I use a primer called fungiquant typically after purification of total DNA and prior to sequencing. I usually get Cq values in the range of 25-35 which seems to indicate acceptable amounts of fungal DNA is present but I never seem to get a ton of diversity after processing the data. For example some samples look like only 1 or 2 species are present when I know this cannot truly be the case based on published literature.
I’m not familiar with that primer but I’d look into its limits of detection and specificity to your target community.

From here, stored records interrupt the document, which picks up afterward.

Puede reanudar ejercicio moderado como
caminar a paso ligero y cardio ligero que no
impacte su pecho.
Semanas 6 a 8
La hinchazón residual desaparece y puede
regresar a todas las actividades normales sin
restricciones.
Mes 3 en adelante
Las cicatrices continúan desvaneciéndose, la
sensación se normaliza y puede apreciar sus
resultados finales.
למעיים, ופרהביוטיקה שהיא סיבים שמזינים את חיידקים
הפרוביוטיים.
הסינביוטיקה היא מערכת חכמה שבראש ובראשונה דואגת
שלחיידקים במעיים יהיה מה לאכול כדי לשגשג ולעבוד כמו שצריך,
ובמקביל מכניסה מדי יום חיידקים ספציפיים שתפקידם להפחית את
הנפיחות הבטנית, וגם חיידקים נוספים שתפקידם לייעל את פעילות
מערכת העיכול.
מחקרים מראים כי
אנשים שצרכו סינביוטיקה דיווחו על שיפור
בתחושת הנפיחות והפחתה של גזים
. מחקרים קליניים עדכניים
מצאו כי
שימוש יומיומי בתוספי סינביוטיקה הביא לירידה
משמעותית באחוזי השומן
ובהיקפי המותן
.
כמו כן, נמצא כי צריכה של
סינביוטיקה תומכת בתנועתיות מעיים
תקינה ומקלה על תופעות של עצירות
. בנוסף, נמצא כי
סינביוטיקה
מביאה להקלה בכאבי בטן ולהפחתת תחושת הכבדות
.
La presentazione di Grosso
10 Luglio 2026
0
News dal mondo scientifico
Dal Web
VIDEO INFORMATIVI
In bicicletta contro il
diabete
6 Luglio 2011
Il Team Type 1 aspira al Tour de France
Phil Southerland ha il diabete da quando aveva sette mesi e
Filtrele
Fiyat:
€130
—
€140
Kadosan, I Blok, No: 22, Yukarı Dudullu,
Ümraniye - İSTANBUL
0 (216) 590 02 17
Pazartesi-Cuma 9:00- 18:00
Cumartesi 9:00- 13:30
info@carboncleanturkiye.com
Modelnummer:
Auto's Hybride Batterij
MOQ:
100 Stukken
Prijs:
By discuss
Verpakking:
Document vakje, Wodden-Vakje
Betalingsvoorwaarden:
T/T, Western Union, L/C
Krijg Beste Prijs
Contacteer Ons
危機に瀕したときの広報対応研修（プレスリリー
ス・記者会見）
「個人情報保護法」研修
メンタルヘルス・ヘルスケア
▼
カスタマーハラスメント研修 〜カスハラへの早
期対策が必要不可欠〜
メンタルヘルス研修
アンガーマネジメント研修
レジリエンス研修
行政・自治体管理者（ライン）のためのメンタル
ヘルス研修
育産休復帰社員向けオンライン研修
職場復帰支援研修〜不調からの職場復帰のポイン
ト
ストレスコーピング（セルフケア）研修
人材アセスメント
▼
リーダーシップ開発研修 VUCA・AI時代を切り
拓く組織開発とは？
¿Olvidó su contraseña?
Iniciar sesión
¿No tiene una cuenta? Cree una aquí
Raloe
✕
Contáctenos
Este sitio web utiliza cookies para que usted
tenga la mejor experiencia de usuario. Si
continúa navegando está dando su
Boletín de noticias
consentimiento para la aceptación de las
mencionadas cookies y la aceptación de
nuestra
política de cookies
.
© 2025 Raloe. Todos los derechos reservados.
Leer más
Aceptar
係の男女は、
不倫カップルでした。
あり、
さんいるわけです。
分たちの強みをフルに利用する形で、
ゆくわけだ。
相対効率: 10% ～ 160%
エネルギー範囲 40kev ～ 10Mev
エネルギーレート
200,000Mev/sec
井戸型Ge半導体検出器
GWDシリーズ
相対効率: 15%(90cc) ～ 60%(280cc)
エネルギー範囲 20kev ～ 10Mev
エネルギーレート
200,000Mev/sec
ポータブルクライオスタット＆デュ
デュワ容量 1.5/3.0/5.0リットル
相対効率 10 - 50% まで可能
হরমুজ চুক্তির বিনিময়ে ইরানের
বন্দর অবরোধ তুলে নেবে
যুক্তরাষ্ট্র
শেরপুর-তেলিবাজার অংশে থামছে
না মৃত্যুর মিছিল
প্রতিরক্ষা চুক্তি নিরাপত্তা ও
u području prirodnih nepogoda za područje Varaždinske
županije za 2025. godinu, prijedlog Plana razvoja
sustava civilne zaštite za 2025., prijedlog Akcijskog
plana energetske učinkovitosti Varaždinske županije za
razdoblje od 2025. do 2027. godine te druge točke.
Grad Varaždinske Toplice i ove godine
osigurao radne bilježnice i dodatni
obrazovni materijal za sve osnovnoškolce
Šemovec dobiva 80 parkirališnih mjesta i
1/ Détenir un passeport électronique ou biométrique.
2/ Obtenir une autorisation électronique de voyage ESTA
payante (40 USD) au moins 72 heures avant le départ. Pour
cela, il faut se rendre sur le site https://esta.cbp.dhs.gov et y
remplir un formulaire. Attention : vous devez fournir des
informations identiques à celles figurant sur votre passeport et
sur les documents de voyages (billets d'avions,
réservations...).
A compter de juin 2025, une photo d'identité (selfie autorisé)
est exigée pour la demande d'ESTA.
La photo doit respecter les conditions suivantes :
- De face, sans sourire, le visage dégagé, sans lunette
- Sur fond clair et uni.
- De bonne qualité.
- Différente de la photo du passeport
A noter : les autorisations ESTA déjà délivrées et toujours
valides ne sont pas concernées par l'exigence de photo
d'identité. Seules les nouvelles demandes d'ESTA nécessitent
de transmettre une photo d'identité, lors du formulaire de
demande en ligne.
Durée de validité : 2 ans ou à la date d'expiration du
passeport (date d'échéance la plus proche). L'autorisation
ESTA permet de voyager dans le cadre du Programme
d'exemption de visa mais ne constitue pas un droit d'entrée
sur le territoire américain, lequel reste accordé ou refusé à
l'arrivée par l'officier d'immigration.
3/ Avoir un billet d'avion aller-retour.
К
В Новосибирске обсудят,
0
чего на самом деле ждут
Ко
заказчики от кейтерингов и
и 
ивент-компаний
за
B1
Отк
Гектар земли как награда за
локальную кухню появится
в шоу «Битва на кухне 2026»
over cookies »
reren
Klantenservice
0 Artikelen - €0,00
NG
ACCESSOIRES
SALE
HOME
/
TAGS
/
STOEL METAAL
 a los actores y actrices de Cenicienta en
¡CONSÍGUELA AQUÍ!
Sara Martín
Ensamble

Also, are you testing these against a relevant positive control? Say a real mouse gut sample that you know has reasonable amount of fungal DNA from other tested methods? Additional DNA purification (following initial extraction) is not uncommon for these “difficult extraction” samples as well, in fact most kits have additional instructions for difficult extractions.
On the analysis side of things, how are you processing your sequences and how are you determining species per samples? Though I’m guessing your issue is at the wet lab side of things, as you know, there are a lot of potential steps during the bioinformatics steps to also accidentally discard real biological reads. Though looking a closer look at that would be better for a new topic on the fourm.
Thank you again for your response. The Fungiquant primer I use is a “universal” fungal primer that can be used to quantitate fungi. See FungiQuant: A broad-coverage fungal quantitative real-time PCR assay by Liu et al. Admittedly I have not tried this against a positive control but using this PCR primer I am getting Cq counts in the 20-30ish range which should be more than enough DNA for detection by NGS. I currently use a DNA purification kit after my phenol/chloroform extraction to really clean up my DNA. My main problem stems from the fact that after DNA extraction and submission to my sequencing core I get low read counts. I’m not sure what is typical but I’m getting in the range of 200 - 50000. After processing this of course lowers my usable reads significantly. I am beginning to suspect that a PCR inhibitor may be coming through in my extraction process which is affecting the quality of sequencing runs although why it doesn’t affect my bench top PCRs I’m not quite sure. Any thoughts?
Hi @vpandyar ,
Alas, these are very common issues of low biomass samples and there are lots of literature on the topic. I also recommend speaking with both the company you purchase your kits from as well as your sequencing center. They should have much more specific ideas to your issues.
In the meantime here are some thoughts from the top of my head:
- If you have more than 1,000 sequences per sample in mouse gut samples for fungi, I would say you are fine. There is very low diversity of fungi in their gut and you should be able to capture the overall diversity with that.
- What are your amplicon concentrations prior to sending them off to the sequencing center? If at that point you have lots of pure target DNA then the sequencing shouldn’t be an issue. You may have an issue if there are other non-target DNA in there though, or some other contaminants.
- How do your libraries look on something like a Bioanalyzer? Are you getting bands in the ranges you expect?
- Testing against a sample that you are sure that has lots of fungal DNA would certainly be a good idea.
- Is it possible that your Fungiquant primer is picking up fungi that are not ultimately amplified by your target gene target (ex ITS2?)